The daughter, Mathilda, reveals the story to a poet whom she meets while mourning her father in Scotland. Scholars have come to a general consensus regarding Mathilda, suggesting that the characters are largely based on Shelley, her father, and Percy Shelley.
Early commentators relegated the novel to the Gothic genre, practiced by such popular authors of the era as Ann Radcliffe and Matthew Gregory "Monk" Lewis.
Criticism on Frankenstein has proliferated since the s, encompassing a wide variety of themes and approaches. In particular, they have explored the themes of incest, familial relationships, and psychological trauma in Mathilda, offering psychobiological interpretations of the work and viewing it as a revelatory text regarding her relationship with her father.The Life of Mary Shelley – a brief overview of the life of Mary Shelley.
Written by Kim A. Woodbridge. The Summer of – a brief overview of the summer and the events leading up to Mary Shelley’s idea for the novel Frankenstein. Written by Kim A. Woodbridge.

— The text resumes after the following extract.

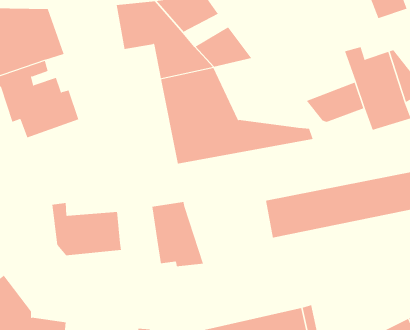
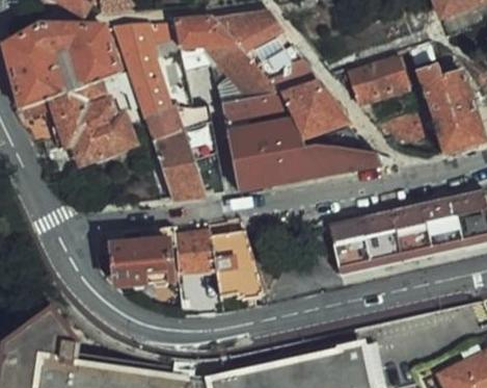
building: none -> [113,22,222,198]
building: none -> [346,52,415,100]
building: none -> [274,78,363,151]
building: none -> [173,232,214,273]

Literary Sources of Frankenstein – works that Mary Shelley read that influenced her when writing Frankenstein.
Mary Wollstonecraft Shelley Mary Shelley was born August 30, and died February 1, Her nationality was British. By the time she was nineteen, Mary had written one of the most famous novels ever published, Frankenstein; which was published in Frankenstein; or, The Modern Prometheus Mary Wollstonecraft Shelley.
The following entry presents criticism of Shelley's novel Frankenstein (). See also, Mathilda Criticism. When Mary Shelley. Biographical and Critical Essay History of a Six Weeks' Tour through a part of France, Switzerland, Germany, and Holland, with Letters descriptive of a Sail round the Lake of Geneva, and of the Glaciers of Chamouni Mary Shelley's Journal, edited by Frederick L.
. The Life of Mary Shelley – a brief overview of the life of Mary Shelley. Written by Kim A. Woodbridge. The Summer of – a brief overview of the summer and the events leading up to Mary Shelley’s idea for the novel Frankenstein. Written by Kim A.
Woodbridge. Literary Sources of Frankenstein – works that Mary Shelley read that . Sep 20, · Shelley was born August 30, , to two of the foremost intellectuals of the eighteenth century.
Wollstonecraft, an outspoken advocate for women's rights, died shortly after Shelley's birth.